RNIB and Surrey County Cricket Club deliver a petition to Michael Gove, pictured is 7 adults holding signs saying "It's just not cricket" and "We vote for an independent and secret vote"

RNIB and Surrey County Cricket Club deliver a petition to Michael Gove

With the help of Surrey VI County Cricket Club, we delivered our #BlindVotersCount petition to Michael Gove.

More than 7,000 people have signed our petition calling on the  Secretary of State for Levelling Up, Housing and Communities not to take away the guarantee of a vote ‘without assistance’ for blind and partially sighted people.

RNIB has been extremely concerned that the original wording in the Elections Bill, published last summer, would water down the legal protections and make it more difficult for people with sight loss to vote independently and in secret.

Changes to the Bill

Last week the Government backed changes to the Bill put forward in the House of Lords by Lord Holmes of Richmond which means that the importance of ensuring a ‘secret’ vote and the ability to vote ‘independently’ have been recognised.

• What is expected:
Quote the part of the RNIB petition text between "Last week the" and "have been recognised.", inclusive. Nothing in the records is needed for the work here.

• Given data:
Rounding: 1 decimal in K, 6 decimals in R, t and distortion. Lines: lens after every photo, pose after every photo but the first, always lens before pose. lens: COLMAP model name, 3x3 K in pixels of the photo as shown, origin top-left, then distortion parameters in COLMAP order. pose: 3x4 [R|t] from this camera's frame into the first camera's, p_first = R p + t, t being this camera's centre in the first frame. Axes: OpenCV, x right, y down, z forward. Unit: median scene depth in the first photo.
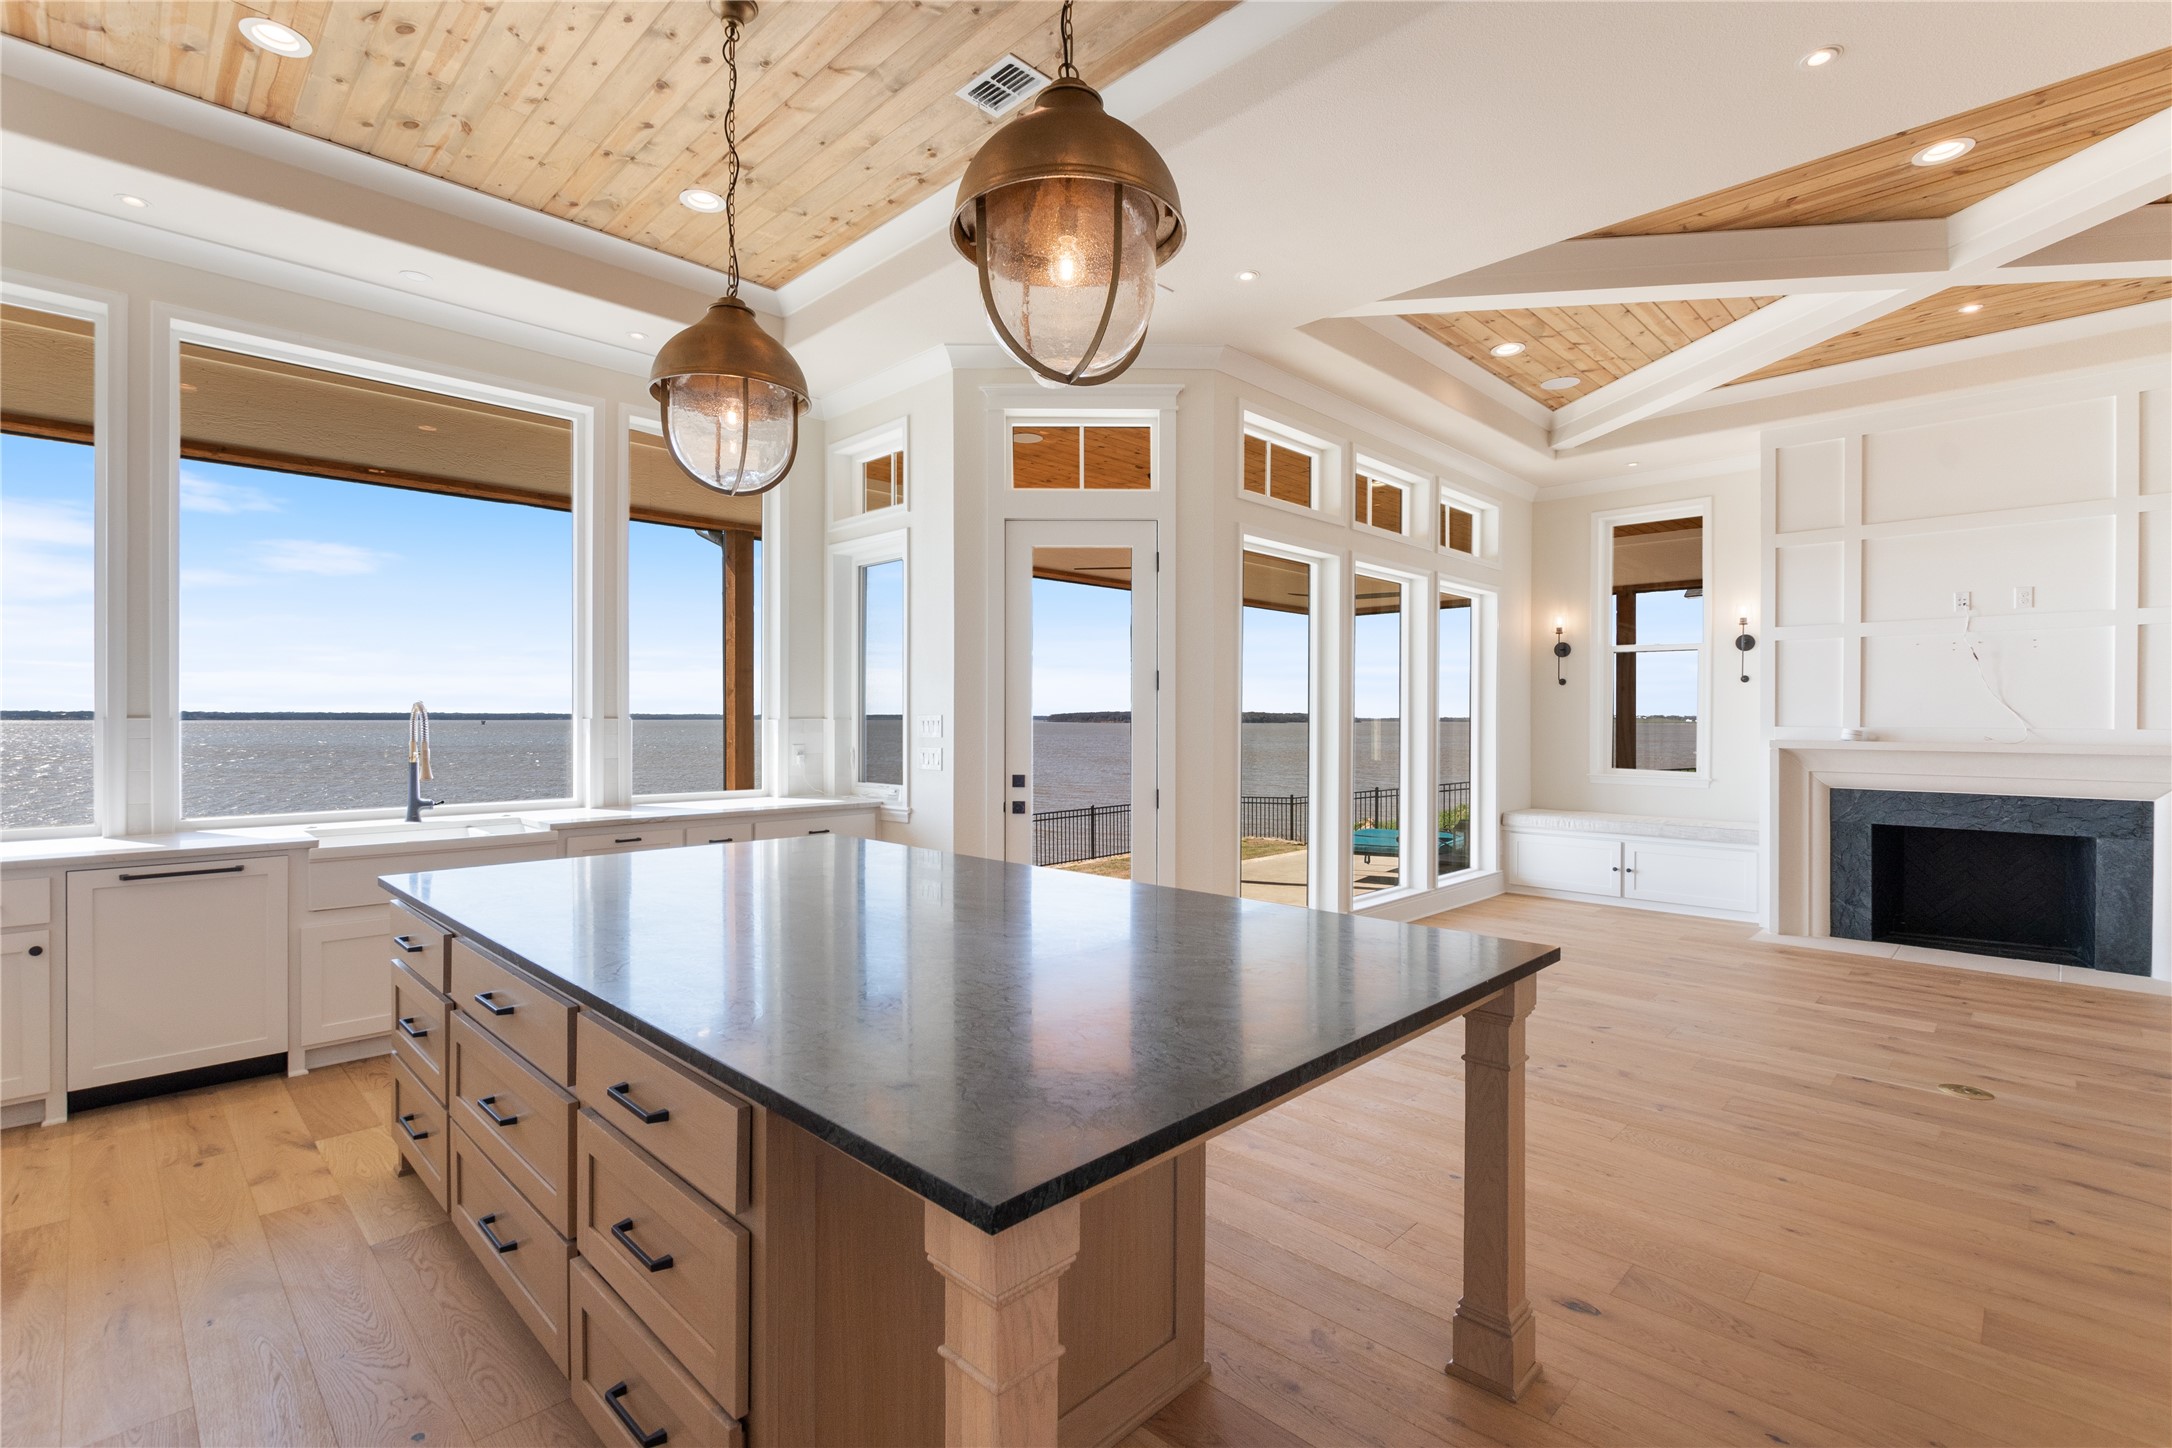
lens RADIAL K [[985.7, 0, 1083.3], [0, 985.7, 721.7], [0, 0, 1]] dist [-0.001232, -0.000946]
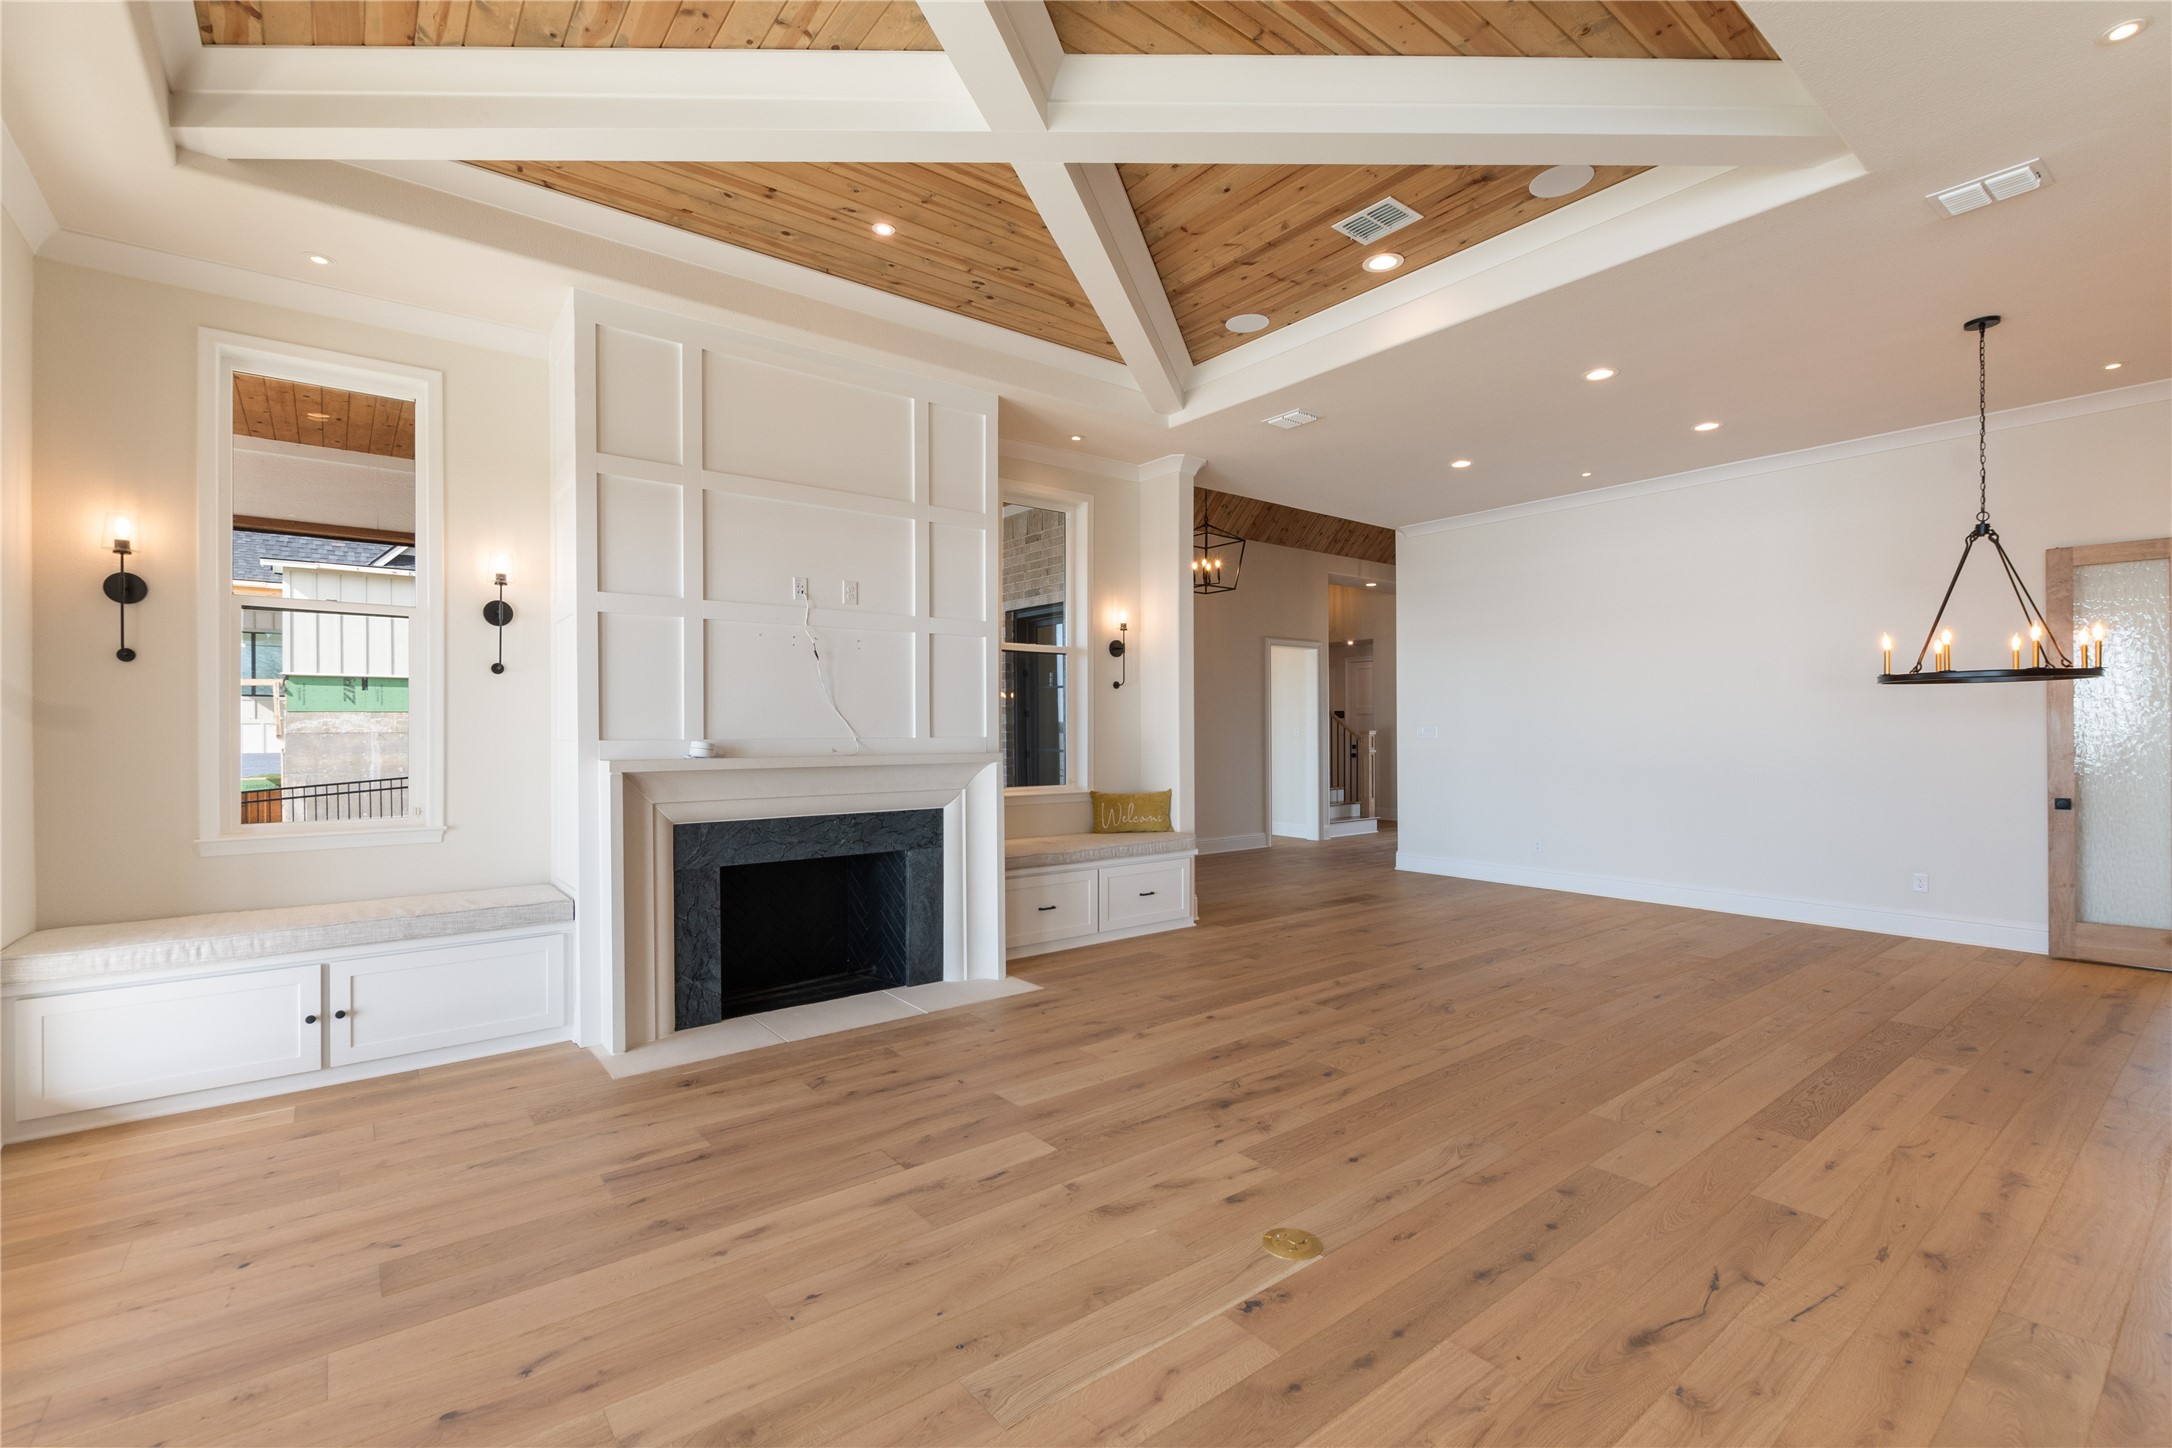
lens RADIAL K [[947.3, 0, 1076.9], [0, 947.3, 730.2], [0, 0, 1]] dist [0.001950, -0.000609]
pose [[0.131410, -0.004403, 0.991318, 0.114836], [0.008435, 0.999959, 0.003323, -0.001440], [-0.991292, 0.007925, 0.131442, 0.631771]]
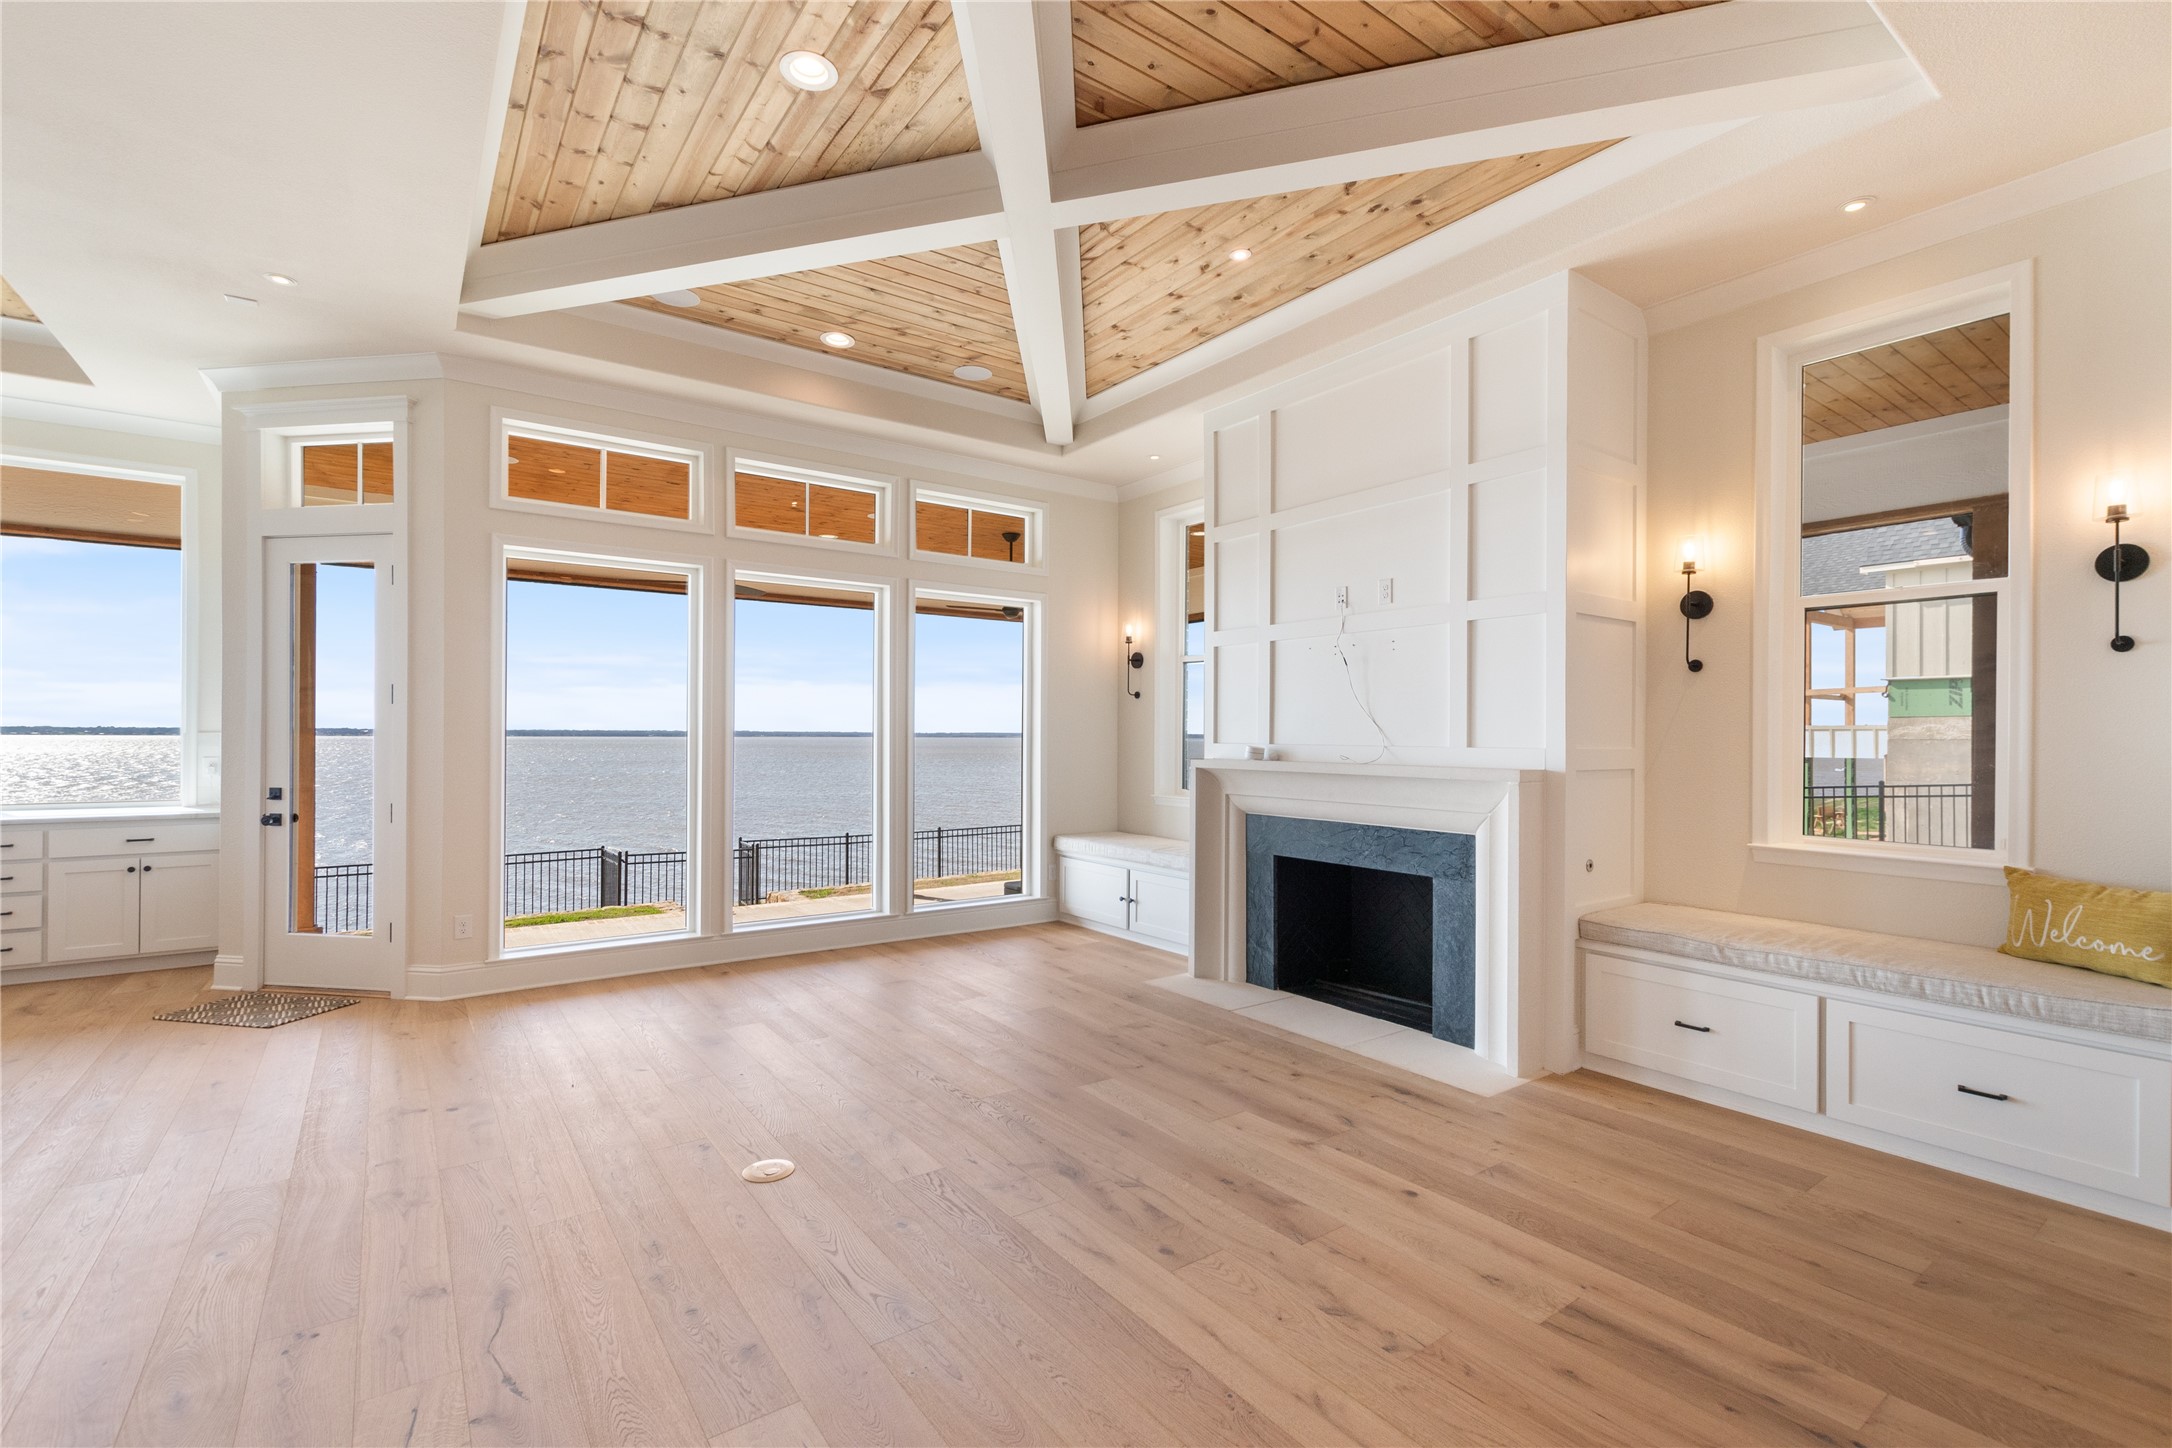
lens RADIAL K [[958.7, 0, 1083.8], [0, 958.7, 733.5], [0, 0, 1]] dist [0.002725, 0.000017]
pose [[0.986161, 0.001342, -0.165786, 0.775915], [-0.002236, 0.999984, -0.005203, 0.000860], [0.165776, 0.005502, 0.986148, 0.133485]]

• Task response:
Last week the Government backed changes to the Bill put forward in the House of Lords by Lord Holmes of Richmond which means that the importance of ensuring a ‘secret’ vote and the ability to vote ‘independently’ have been recognised.